» Excerpted records:

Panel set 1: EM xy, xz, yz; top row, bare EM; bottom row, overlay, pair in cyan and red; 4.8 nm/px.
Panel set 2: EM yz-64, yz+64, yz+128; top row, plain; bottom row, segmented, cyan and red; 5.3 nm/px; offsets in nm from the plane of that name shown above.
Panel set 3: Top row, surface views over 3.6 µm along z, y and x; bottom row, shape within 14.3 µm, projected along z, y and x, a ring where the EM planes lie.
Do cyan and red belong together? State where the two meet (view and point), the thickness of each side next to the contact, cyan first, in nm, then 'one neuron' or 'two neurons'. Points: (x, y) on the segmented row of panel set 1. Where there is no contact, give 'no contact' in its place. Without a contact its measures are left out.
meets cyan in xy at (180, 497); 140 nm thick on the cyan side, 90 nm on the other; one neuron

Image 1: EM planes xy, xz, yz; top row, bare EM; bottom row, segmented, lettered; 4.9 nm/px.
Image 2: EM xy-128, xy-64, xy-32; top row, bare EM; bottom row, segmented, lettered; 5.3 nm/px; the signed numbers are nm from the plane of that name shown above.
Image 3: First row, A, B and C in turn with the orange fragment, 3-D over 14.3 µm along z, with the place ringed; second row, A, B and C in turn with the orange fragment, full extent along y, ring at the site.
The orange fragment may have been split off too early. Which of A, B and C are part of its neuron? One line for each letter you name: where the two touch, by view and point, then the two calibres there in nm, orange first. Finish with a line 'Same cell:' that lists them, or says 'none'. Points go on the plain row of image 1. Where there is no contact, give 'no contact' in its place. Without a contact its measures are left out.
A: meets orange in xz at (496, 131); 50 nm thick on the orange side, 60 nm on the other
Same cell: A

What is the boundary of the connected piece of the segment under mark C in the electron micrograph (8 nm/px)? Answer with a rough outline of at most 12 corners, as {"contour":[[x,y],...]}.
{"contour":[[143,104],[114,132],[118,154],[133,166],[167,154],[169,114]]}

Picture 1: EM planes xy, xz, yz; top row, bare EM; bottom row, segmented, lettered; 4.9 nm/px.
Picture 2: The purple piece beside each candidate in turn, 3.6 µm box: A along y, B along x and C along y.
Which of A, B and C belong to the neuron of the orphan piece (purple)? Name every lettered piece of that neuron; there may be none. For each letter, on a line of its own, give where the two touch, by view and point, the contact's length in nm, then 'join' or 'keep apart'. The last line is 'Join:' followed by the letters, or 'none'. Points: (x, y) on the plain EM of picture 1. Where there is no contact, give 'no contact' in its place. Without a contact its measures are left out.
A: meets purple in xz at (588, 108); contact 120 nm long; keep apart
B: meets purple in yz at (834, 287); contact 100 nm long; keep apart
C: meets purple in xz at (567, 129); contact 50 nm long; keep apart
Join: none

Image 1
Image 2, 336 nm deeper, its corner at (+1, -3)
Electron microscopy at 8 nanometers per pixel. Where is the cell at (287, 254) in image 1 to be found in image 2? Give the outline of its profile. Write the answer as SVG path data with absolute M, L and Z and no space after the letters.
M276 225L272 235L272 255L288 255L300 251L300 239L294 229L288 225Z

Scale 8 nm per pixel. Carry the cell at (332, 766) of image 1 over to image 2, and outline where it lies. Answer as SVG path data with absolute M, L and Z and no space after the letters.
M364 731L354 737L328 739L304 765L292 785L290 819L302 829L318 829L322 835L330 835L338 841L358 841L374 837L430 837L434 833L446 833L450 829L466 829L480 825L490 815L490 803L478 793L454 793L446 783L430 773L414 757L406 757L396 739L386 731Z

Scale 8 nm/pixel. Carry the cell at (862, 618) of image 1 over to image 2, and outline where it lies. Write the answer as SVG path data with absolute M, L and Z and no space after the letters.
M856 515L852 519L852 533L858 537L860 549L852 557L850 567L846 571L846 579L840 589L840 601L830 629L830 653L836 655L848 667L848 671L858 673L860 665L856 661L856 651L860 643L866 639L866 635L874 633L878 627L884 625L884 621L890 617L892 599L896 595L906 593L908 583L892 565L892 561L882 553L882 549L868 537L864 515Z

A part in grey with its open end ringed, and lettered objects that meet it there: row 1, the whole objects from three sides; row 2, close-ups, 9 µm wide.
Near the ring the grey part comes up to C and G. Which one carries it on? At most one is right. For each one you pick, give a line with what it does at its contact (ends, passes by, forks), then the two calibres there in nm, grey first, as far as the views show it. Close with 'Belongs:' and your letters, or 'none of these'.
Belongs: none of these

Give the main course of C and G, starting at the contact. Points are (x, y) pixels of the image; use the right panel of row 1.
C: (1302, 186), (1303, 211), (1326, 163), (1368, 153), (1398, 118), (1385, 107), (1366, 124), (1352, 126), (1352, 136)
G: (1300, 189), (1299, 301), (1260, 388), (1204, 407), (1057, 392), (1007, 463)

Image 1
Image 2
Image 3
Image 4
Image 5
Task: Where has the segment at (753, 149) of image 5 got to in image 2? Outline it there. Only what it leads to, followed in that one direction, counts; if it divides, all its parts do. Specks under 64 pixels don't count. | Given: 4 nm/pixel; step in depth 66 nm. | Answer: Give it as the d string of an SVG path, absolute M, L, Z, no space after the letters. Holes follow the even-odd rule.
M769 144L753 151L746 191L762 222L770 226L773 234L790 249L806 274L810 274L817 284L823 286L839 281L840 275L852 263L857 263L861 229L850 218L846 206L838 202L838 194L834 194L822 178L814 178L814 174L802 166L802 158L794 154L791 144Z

» Exercise: Give back exactly the lines above, from the line containing "The orange fragment may" through the line containing "Picture 2: The", with both end lines and nothing more.

» Your response:
The orange fragment may have been split off too early. Which of A, B and C are part of its neuron? One line for each letter you name: where the two touch, by view and point, then the two calibres there in nm, orange first. Finish with a line 'Same cell:' that lists them, or says 'none'. Points go on the plain row of image 1. Where there is no contact, give 'no contact' in its place. Without a contact its measures are left out.
A: meets orange in xz at (496, 131); 50 nm thick on the orange side, 60 nm on the other
Same cell: A

What is the boundary of the connected piece of the segment under mark C in the electron micrograph (8 nm/px)? Answer with a rough outline of at most 12 corners, as {"contour":[[x,y],...]}.
{"contour":[[143,104],[114,132],[118,154],[133,166],[167,154],[169,114]]}

Picture 1: EM planes xy, xz, yz; top row, bare EM; bottom row, segmented, lettered; 4.9 nm/px.
Picture 2: The purple piece beside each candidate in turn, 3.6 µm box: A along y, B along x and C along y.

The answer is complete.